• _YOUR OBJECTIVE_: Please copy the records from the line holding "collector number: OR080-83" through the end of the records, inclusive, renaming "locality" as "location" and leaving all else unchanged.

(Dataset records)
****
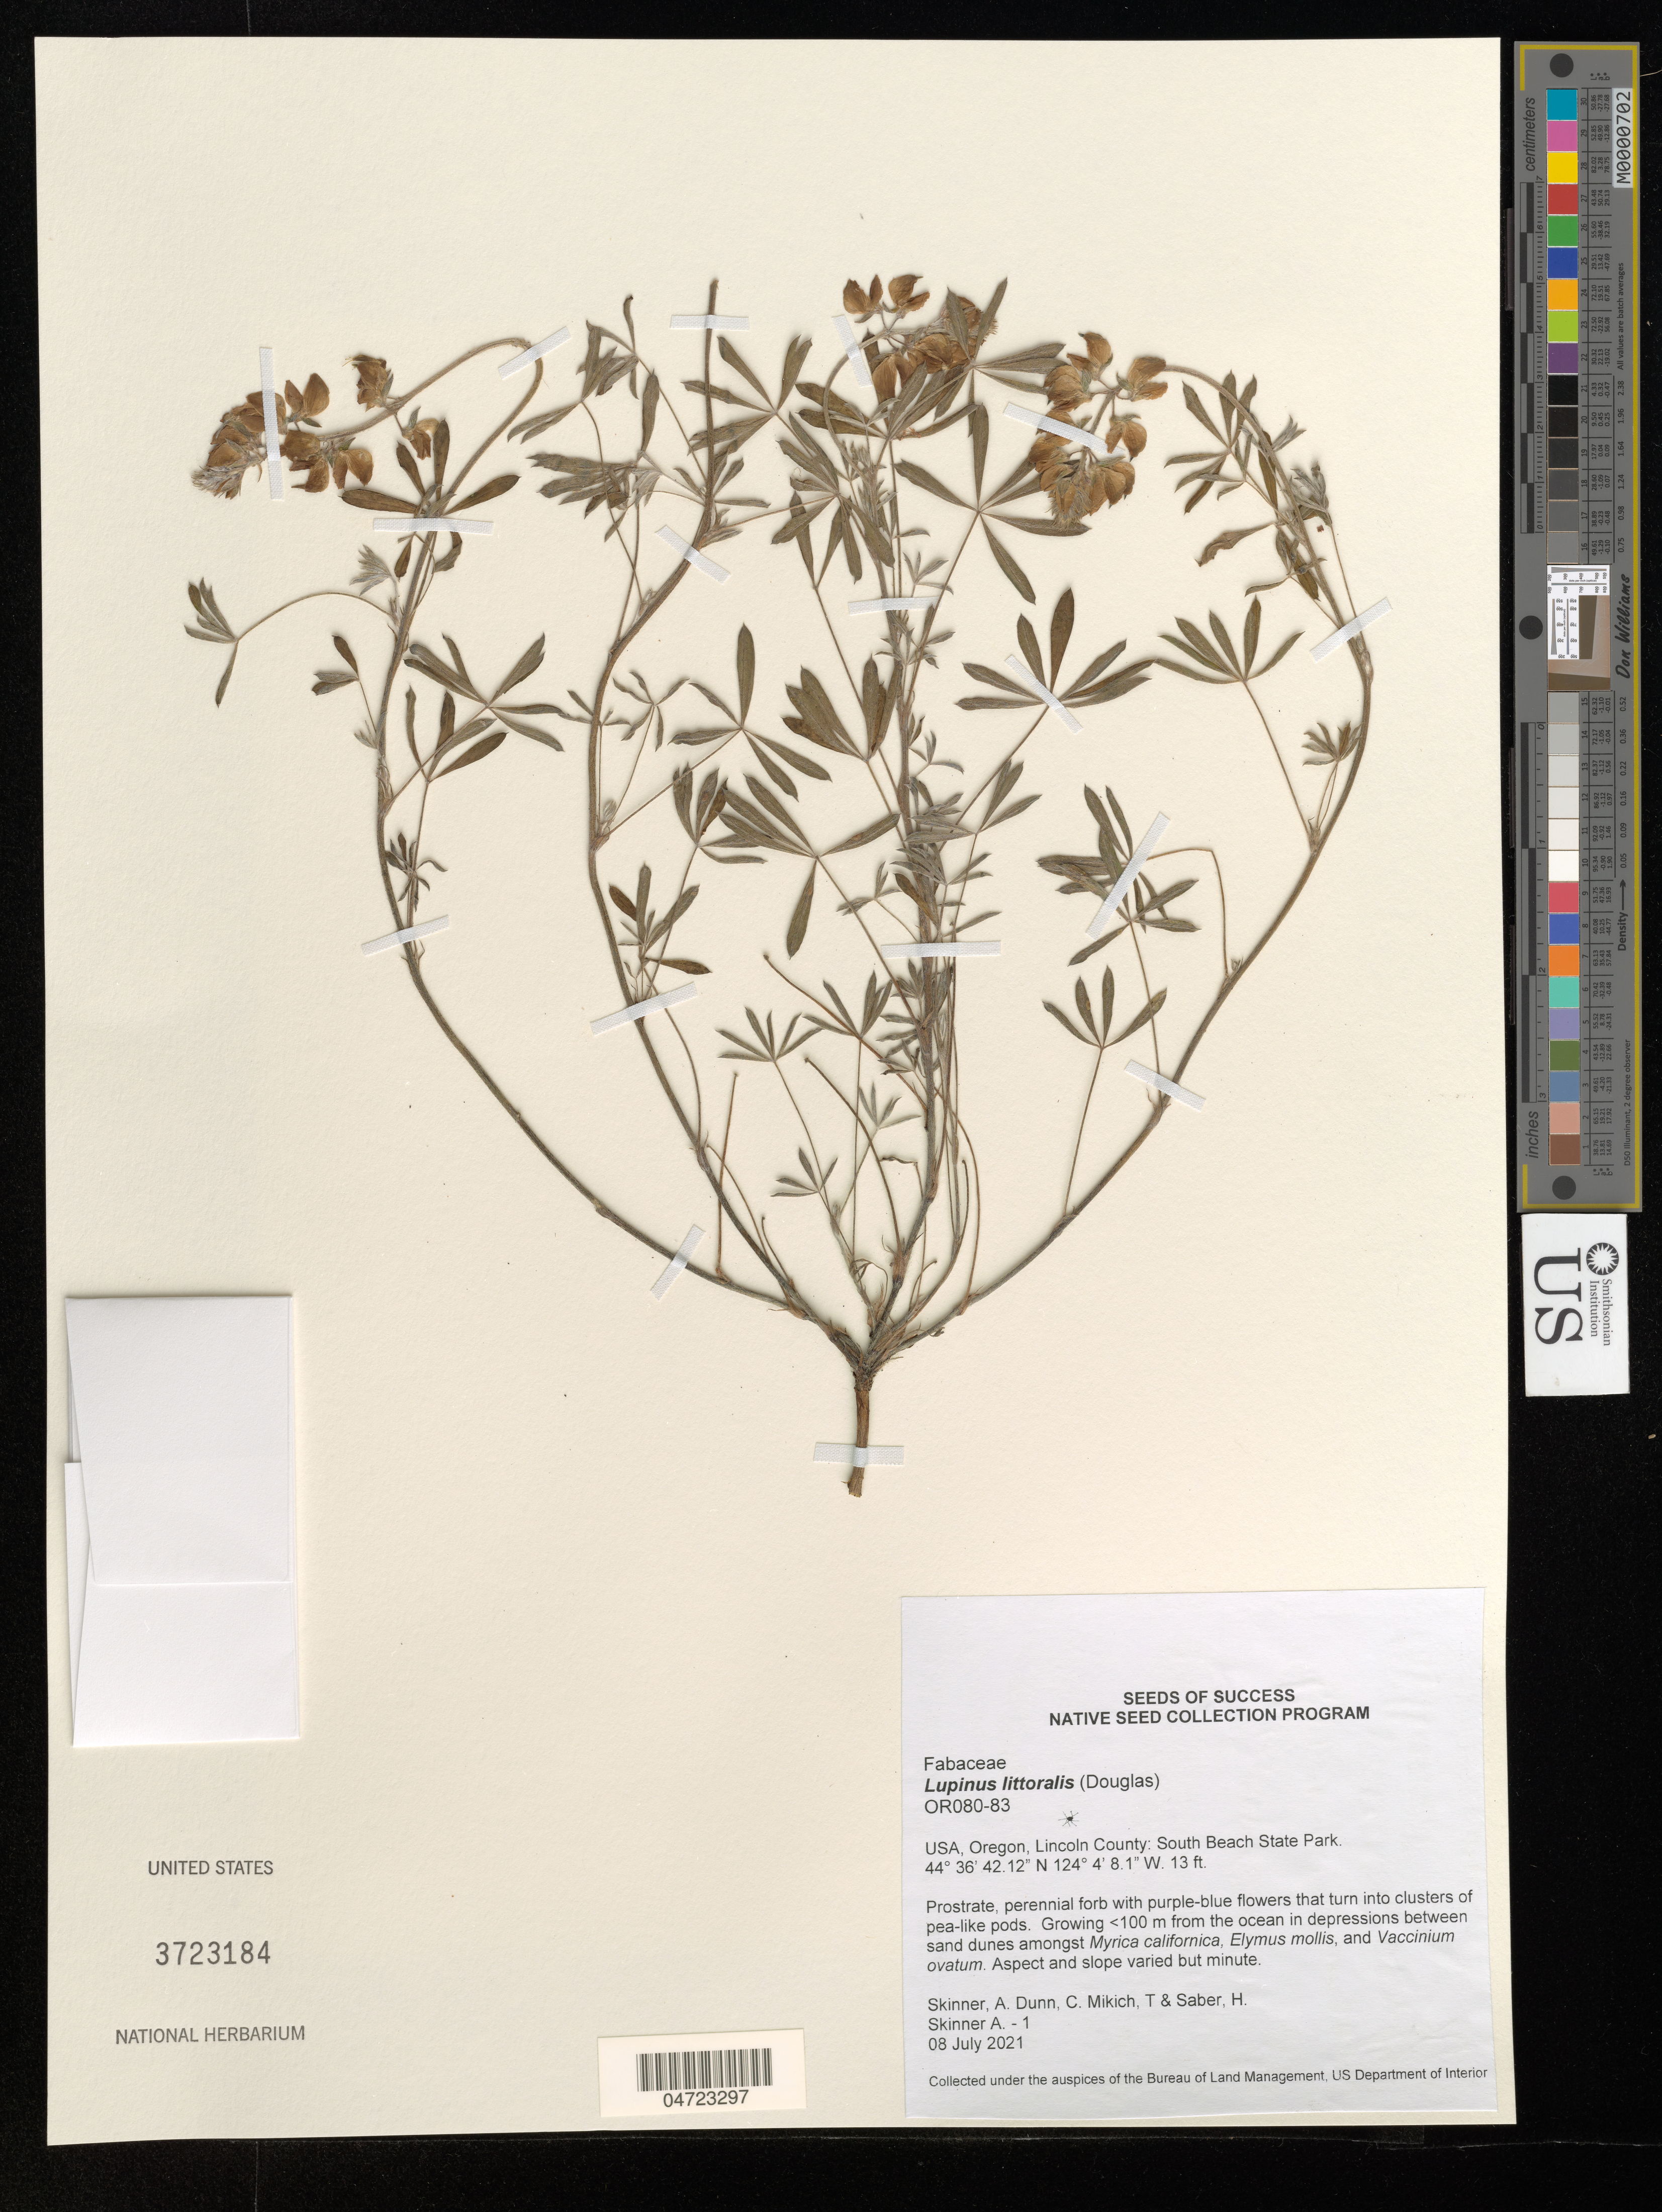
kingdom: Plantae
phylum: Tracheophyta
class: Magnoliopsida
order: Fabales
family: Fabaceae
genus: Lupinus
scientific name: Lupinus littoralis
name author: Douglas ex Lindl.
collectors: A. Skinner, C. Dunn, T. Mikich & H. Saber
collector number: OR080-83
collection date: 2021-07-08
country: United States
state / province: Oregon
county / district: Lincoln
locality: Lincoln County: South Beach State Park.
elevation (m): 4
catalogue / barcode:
****
• _WRITTEN RESPONSE_:
collector number: OR080-83
collection date: 2021-07-08
country: United States
state / province: Oregon
county / district: Lincoln
location: Lincoln County: South Beach State Park.
elevation (m): 4
catalogue / barcode:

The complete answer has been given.